Dott. Alfredo Damiani

Staff Servizio Ginecologia e Ostetricia

COS’È IL FIBROMA UTERINO?

Il fibroma uterino (o mioma) è la patologia più frequente tra le donne in età fertile. Si tratta di una formazione di tessuto fibroso di forma più o meno sferica, che cresce nella parete dell’utero e che può interferire con la fertilità.

QUANDO SI FORMA IL FIBROMA UTERINO?

Il fibroma uterino tende a crescere in gravidanza e a ritornare alle dimensioni originarie dopo il parto.

Anche nel periodo che precede la menopausa può ingrandirsi. Durante la menopausa invece tendono a regredire.

DOVE SI FORMA?

I fibromi possono formarsi sulla superficie dell’utero (sottosierosi) e talvolta sono forniti di un piccolo peduncolo: in questo caso si chiamano peduncolati o sessili, mentre nei casi opposti vengono definiti a larga base d’impianto.

Possono anche trovarsi nella parete uterina, non sporgenti o poco sporgenti sulla superficie, in questo caso sono detti intramurali: questi fibromi possono protendersi anche all’interno della cavità uterina o esserle fortemente connessi.

RIMUOVERE IL FIBROMA UTERINO

La percentuale di degenerazione in tumore maligno è rara, ma in caso di torsione (nel caso del fibroma peduncolato) o di necrosi il fibroma può causare dolore, a volte così intenso da richiedere un intervento chirurgico d’urgenza.

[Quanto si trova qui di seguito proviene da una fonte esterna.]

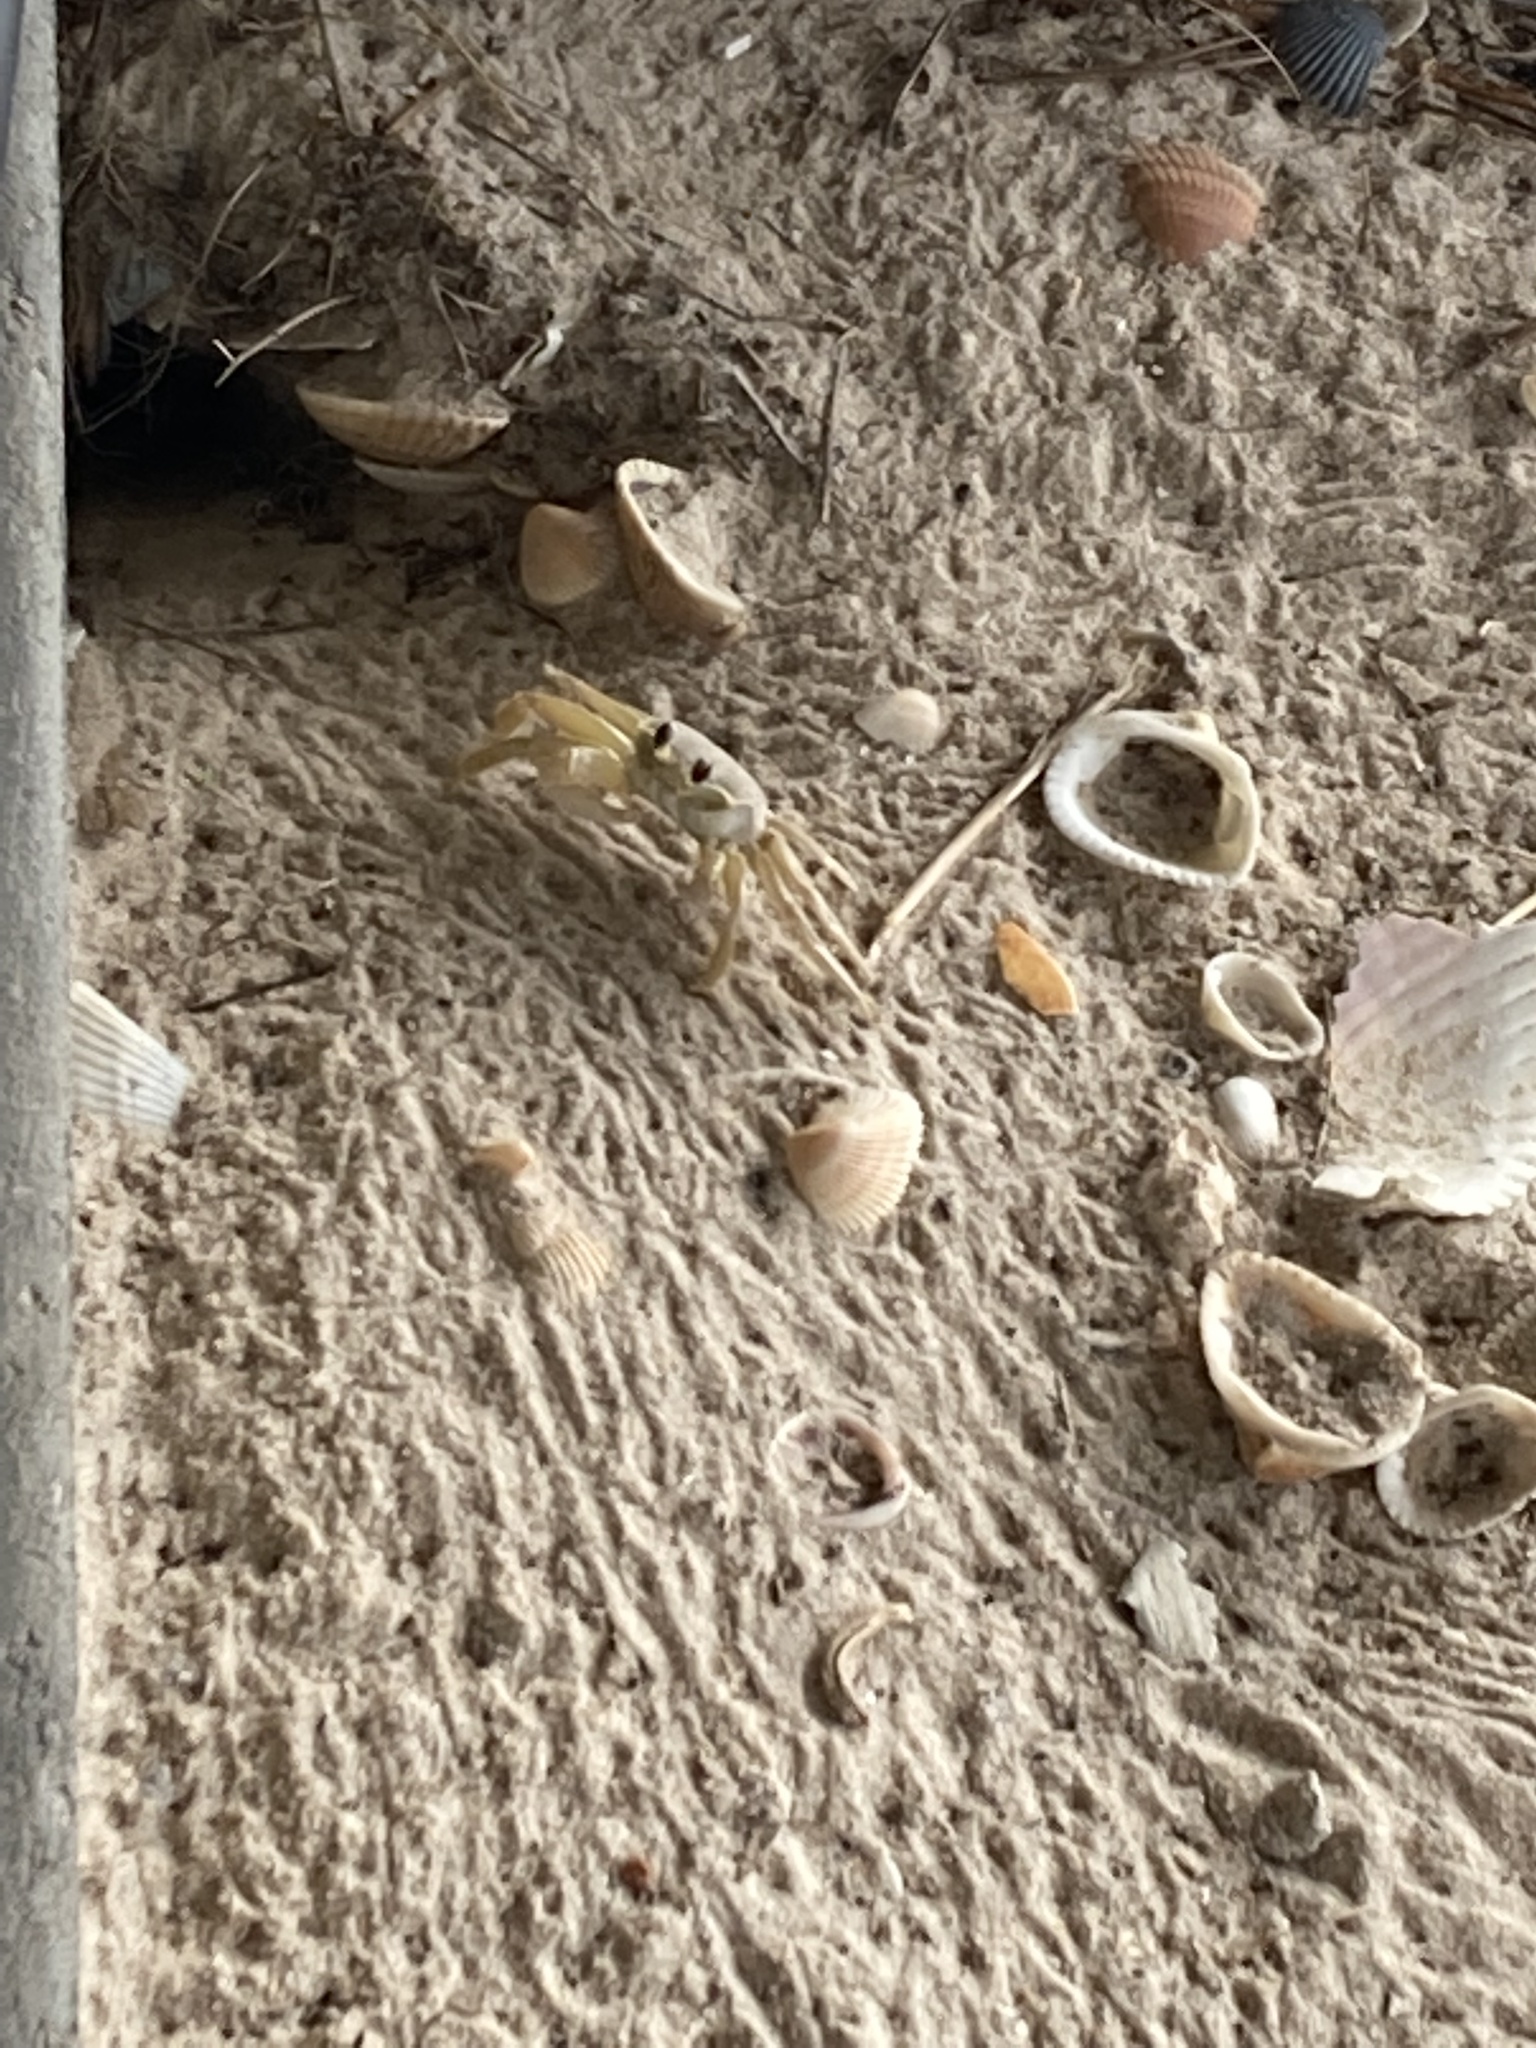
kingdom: Animalia
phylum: Arthropoda
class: Malacostraca
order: Decapoda
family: Ocypodidae
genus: Ocypode
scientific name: Ocypode quadrata
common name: Ghost crab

La terapia dei fibromi è generalmente quella chirurgica, indicata anche ogni volta che l’utero, pur in assenza di fibromi, è causa di una serie di sintomi (emorragie, dolori pelvici, mestruali, dolori durante i rapporti sessuali ecc.) non risolvibile in altro modo, come ad esempio si può avere nei casi di adenomiosi.

INTERVENTO CONSERVATIVO O DEMOLITIVO

L’intervento può essere conservativo (miomectomia) o demolitivo (isterectomia).

  • La miomectomia è l’asportazione dei soli fibromi con conservazione e ricostruzione dell’utero.
  • L’isterectomia è l’asportazione totale (isterectomia totale) o parziale (isterectomia sub-totale) dell’utero.

La scelta dell’intervento conservativo o demolitivo è personalizzata ed è condizionata dall’età, dalla necessità di mantenere la fertilità, dal grado di compromissione dell’utero, dalle condizioni generali e dal desiderio della paziente.

LA RIMOZIONE DEI FIBROMI UTERINI IN LAPAROSCOPIA

Sia la miomectomia che l’isterectomia possono essere effettuate con laparotomia, chirurgia vaginale o la laparoscopia.

La laparoscopia è una moderna tecnica chirurgica mininvasiva che, grazie a una specifica strumentazione ottica introdotta nella cavità addominale attraverso piccole incisioni, consente al chirurgo di visualizzare l’interno della cavità e di intervenire chirurgicamente con il minimo trauma.